%%
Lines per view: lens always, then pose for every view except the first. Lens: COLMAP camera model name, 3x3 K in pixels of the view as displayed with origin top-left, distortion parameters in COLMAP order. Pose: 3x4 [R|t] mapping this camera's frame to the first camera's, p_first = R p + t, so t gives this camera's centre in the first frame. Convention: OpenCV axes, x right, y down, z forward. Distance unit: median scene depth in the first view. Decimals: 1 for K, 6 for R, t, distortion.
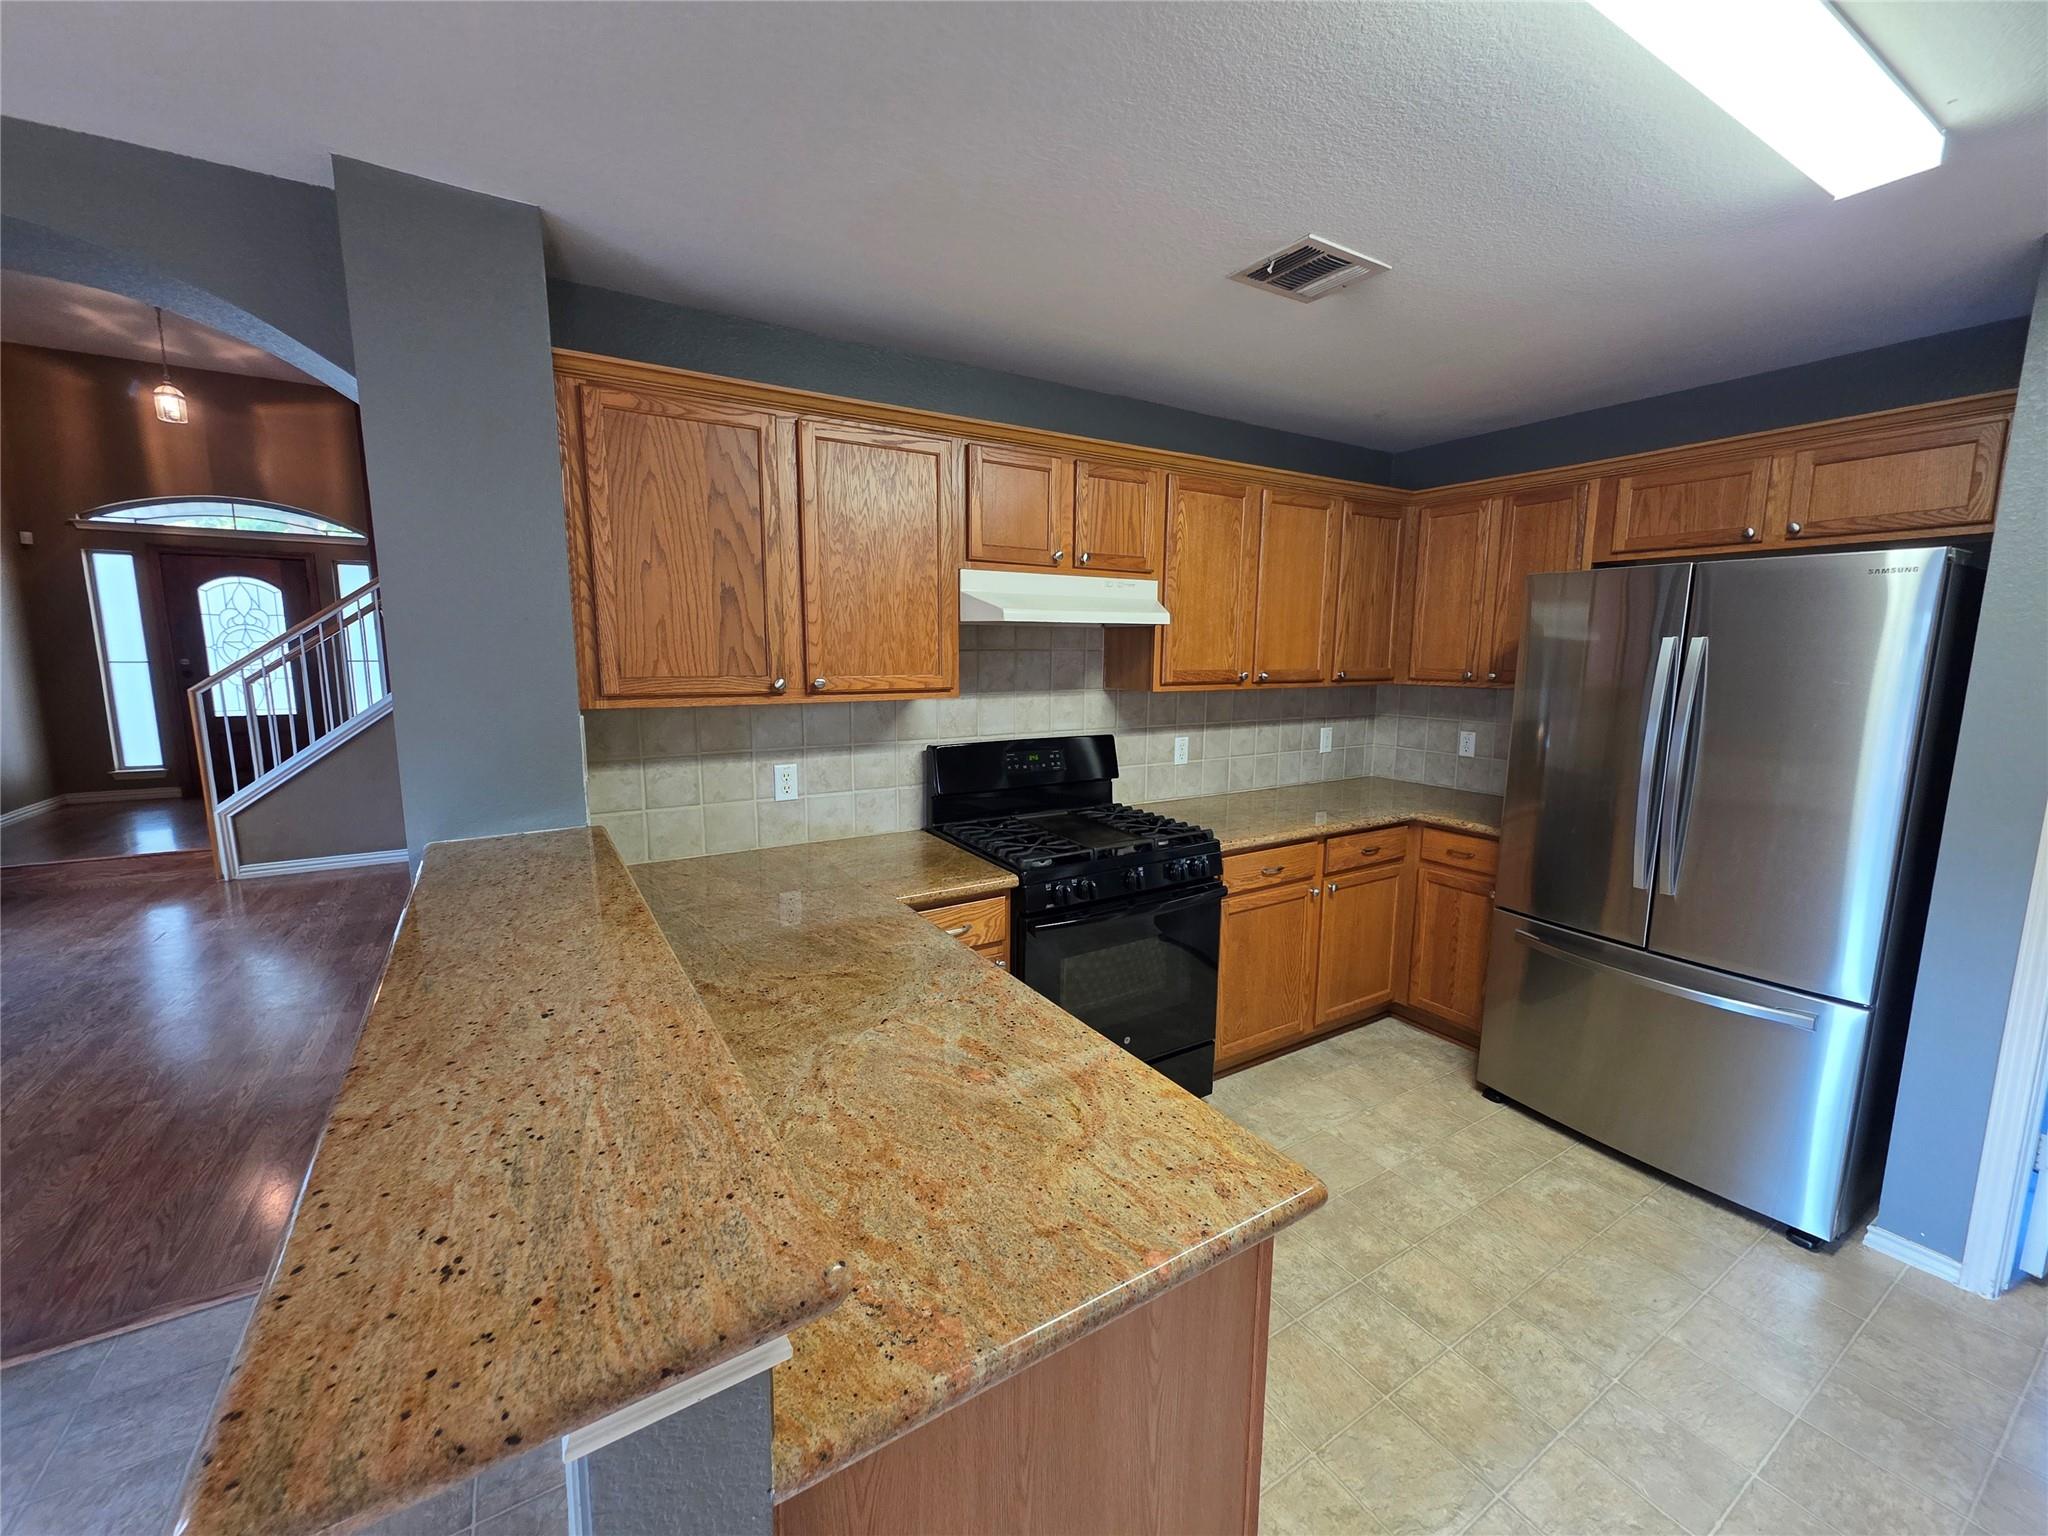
lens RADIAL K [[811.1, 0, 1025.9], [0, 811.1, 765.2], [0, 0, 1]] dist [0.002910, 0.000344]
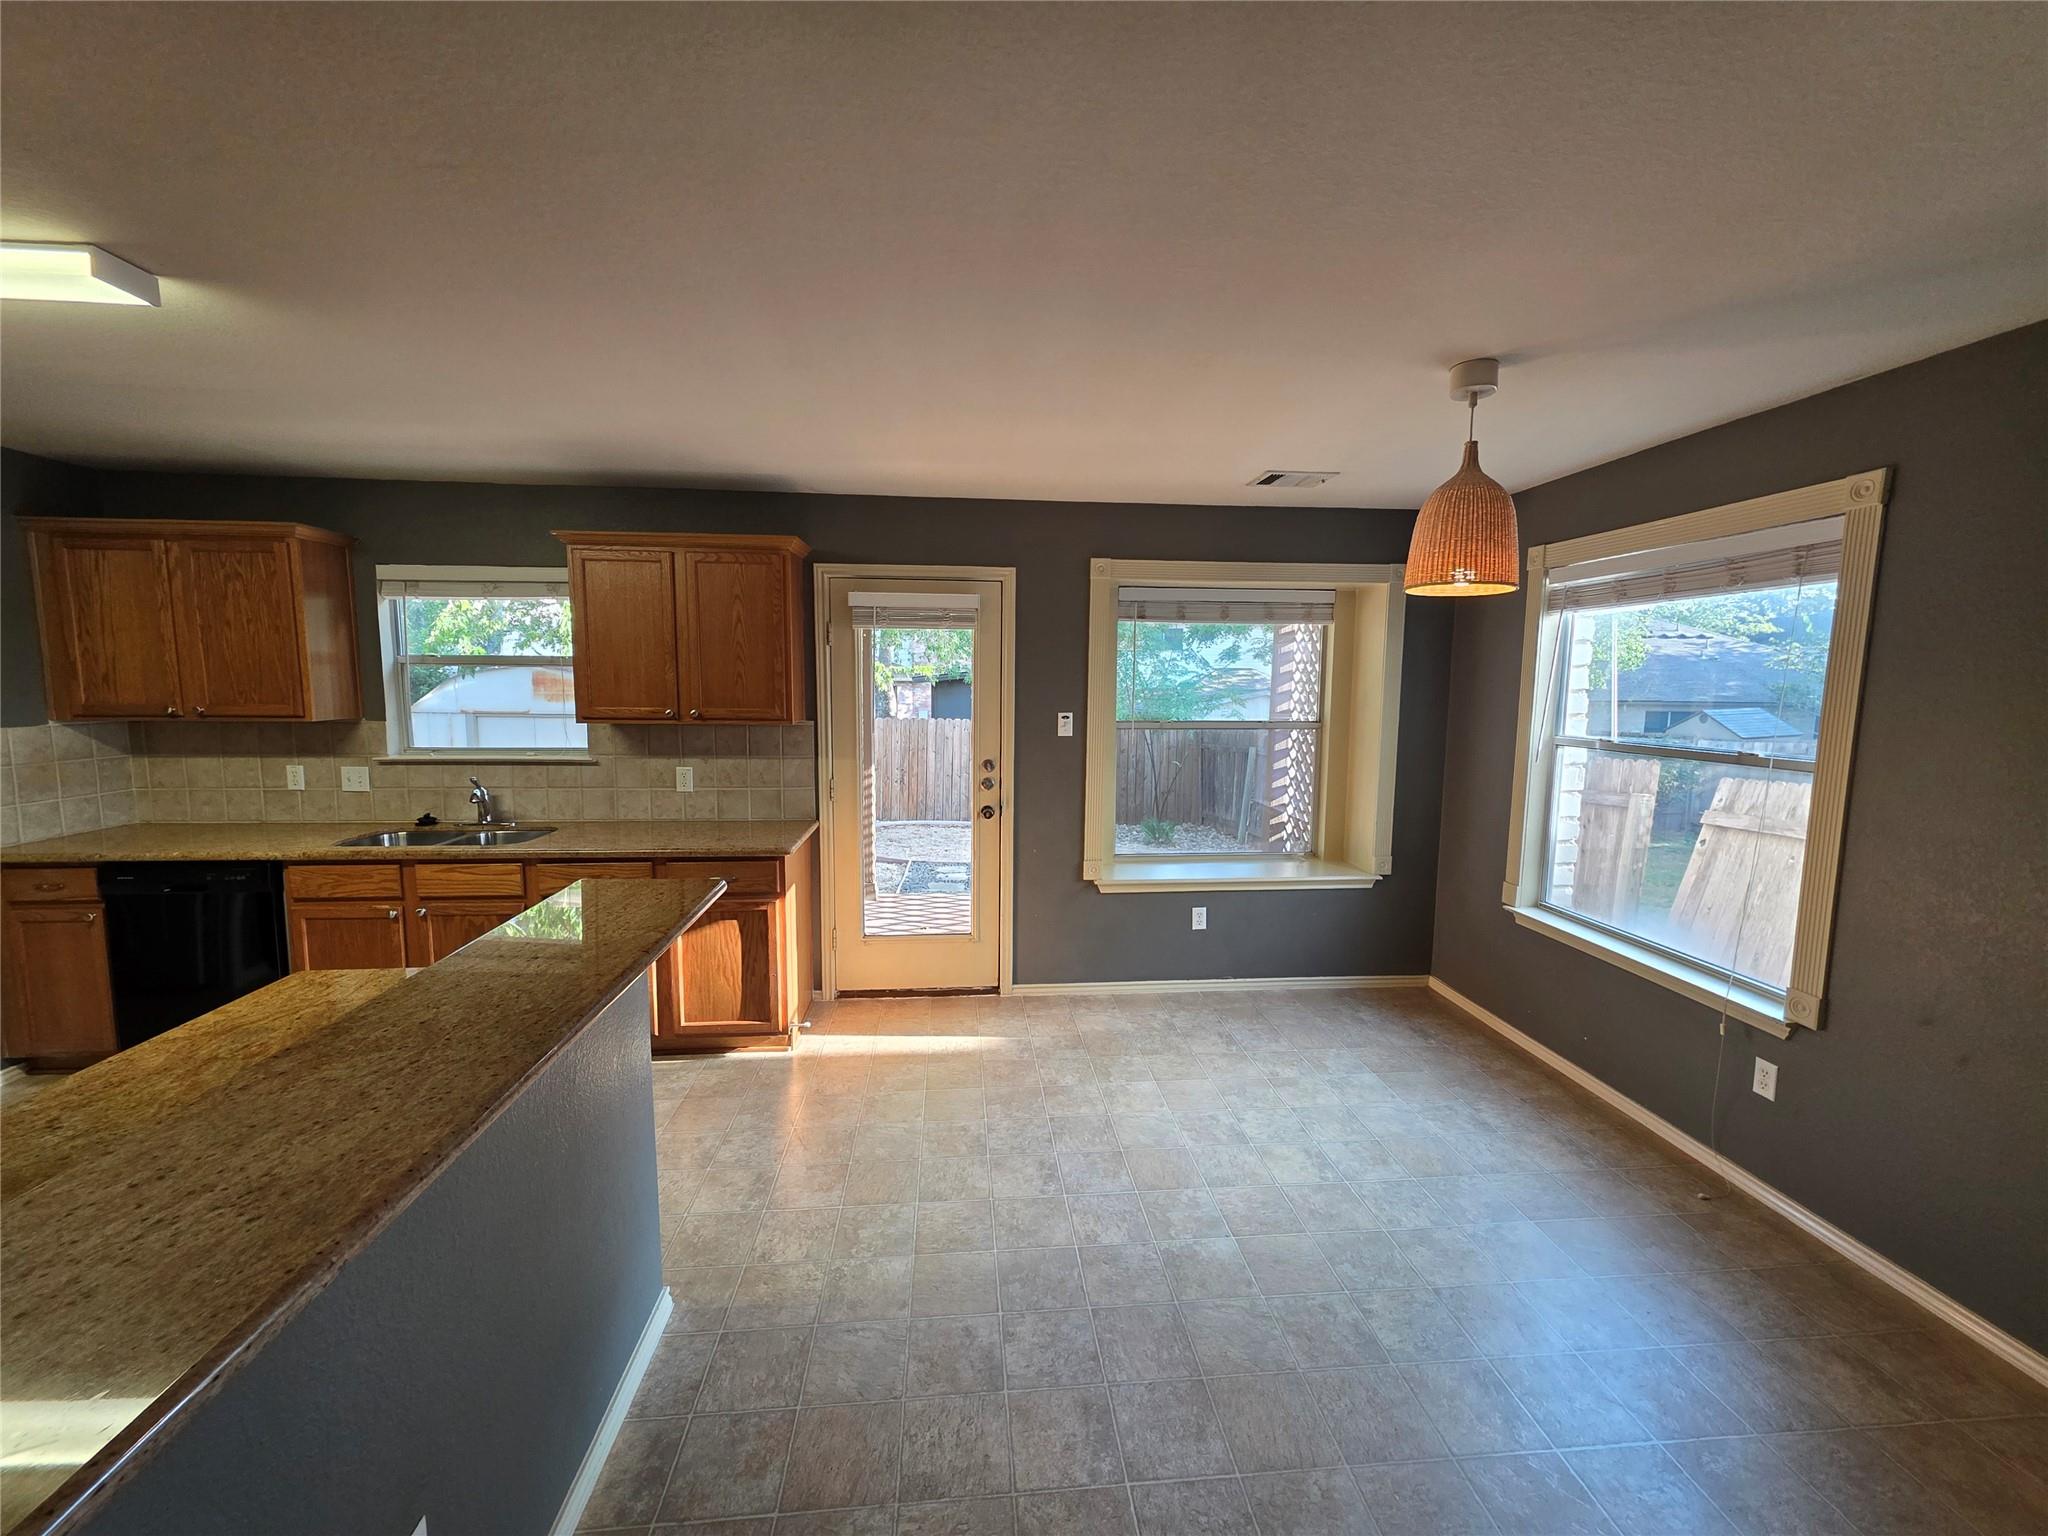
lens RADIAL K [[811.1, 0, 1025.9], [0, 811.1, 765.2], [0, 0, 1]] dist [0.002910, 0.000344]
pose [[-0.895241, -0.063911, 0.440976, -0.759331], [0.046603, 0.970802, 0.235310, -0.129739], [-0.443139, 0.231210, -0.866123, 0.675820]]
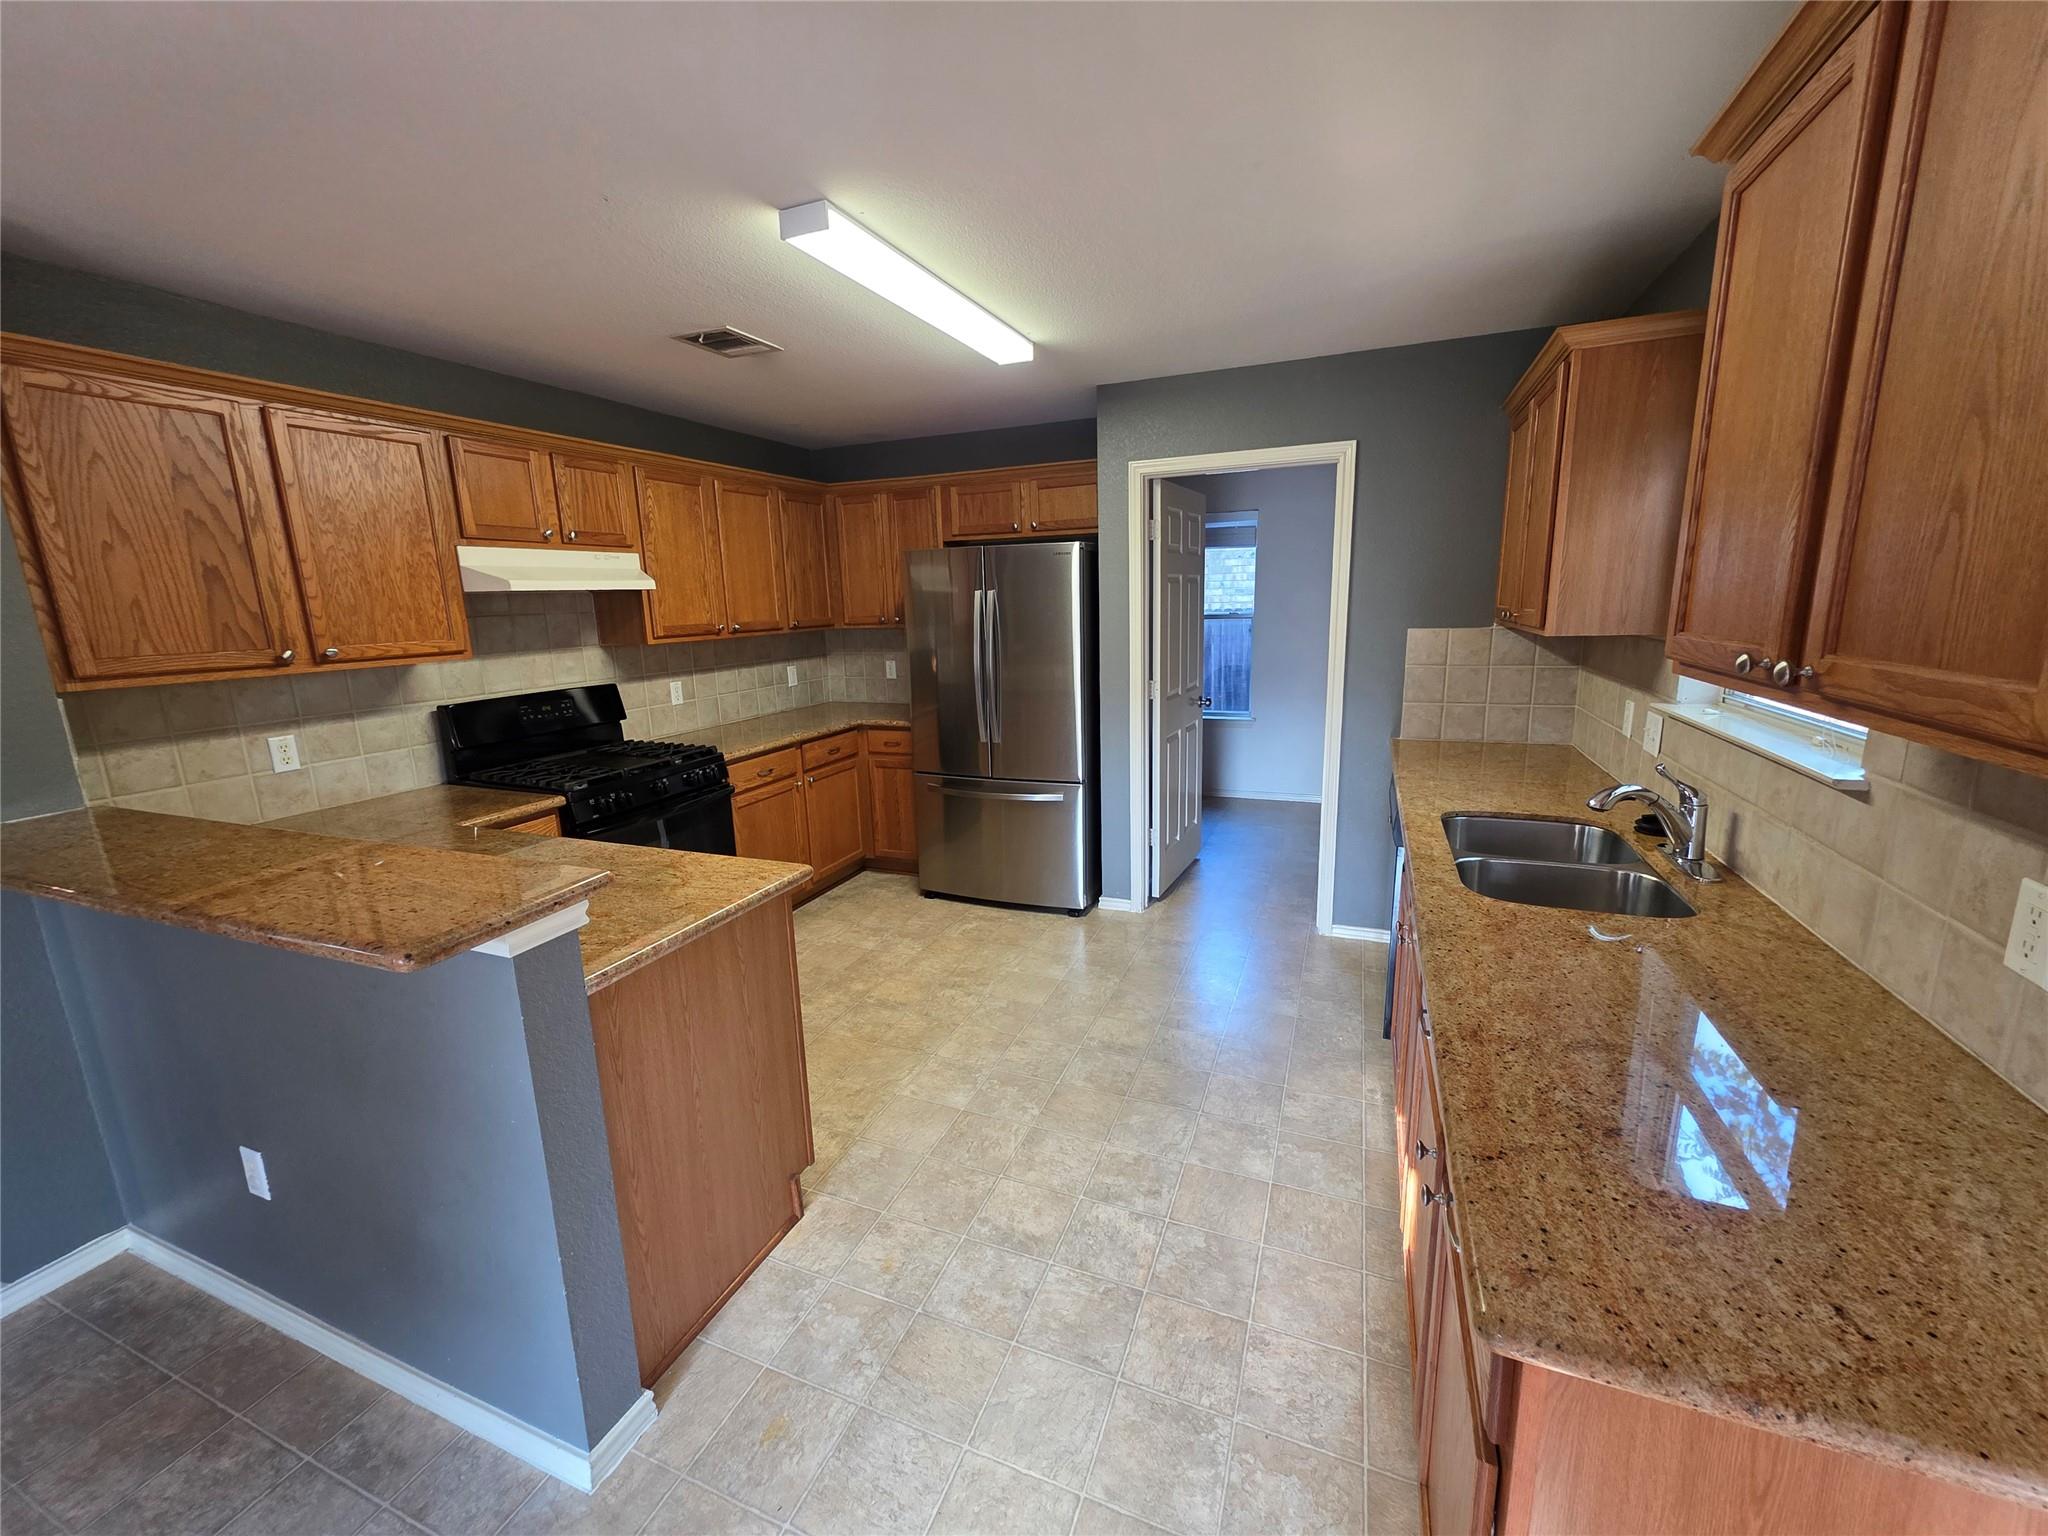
lens RADIAL K [[811.1, 0, 1025.9], [0, 811.1, 765.2], [0, 0, 1]] dist [0.002910, 0.000344]
pose [[0.806413, -0.149522, 0.572138, -0.126176], [0.118161, 0.988737, 0.091851, 0.050636], [-0.579428, -0.006466, 0.814998, -0.376930]]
%%
> Что нужно сделать
Повторите слово в слово все записи выше, не включая в ответ картинки.

> Письменный ответ
Lines per view: lens always, then pose for every view except the first. Lens: COLMAP camera model name, 3x3 K in pixels of the view as displayed with origin top-left, distortion parameters in COLMAP order. Pose: 3x4 [R|t] mapping this camera's frame to the first camera's, p_first = R p + t, so t gives this camera's centre in the first frame. Convention: OpenCV axes, x right, y down, z forward. Distance unit: median scene depth in the first view. Decimals: 1 for K, 6 for R, t, distortion.
lens RADIAL K [[811.1, 0, 1025.9], [0, 811.1, 765.2], [0, 0, 1]] dist [0.002910, 0.000344]
lens RADIAL K [[811.1, 0, 1025.9], [0, 811.1, 765.2], [0, 0, 1]] dist [0.002910, 0.000344]
pose [[-0.895241, -0.063911, 0.440976, -0.759331], [0.046603, 0.970802, 0.235310, -0.129739], [-0.443139, 0.231210, -0.866123, 0.675820]]
lens RADIAL K [[811.1, 0, 1025.9], [0, 811.1, 765.2], [0, 0, 1]] dist [0.002910, 0.000344]
pose [[0.806413, -0.149522, 0.572138, -0.126176], [0.118161, 0.988737, 0.091851, 0.050636], [-0.579428, -0.006466, 0.814998, -0.376930]]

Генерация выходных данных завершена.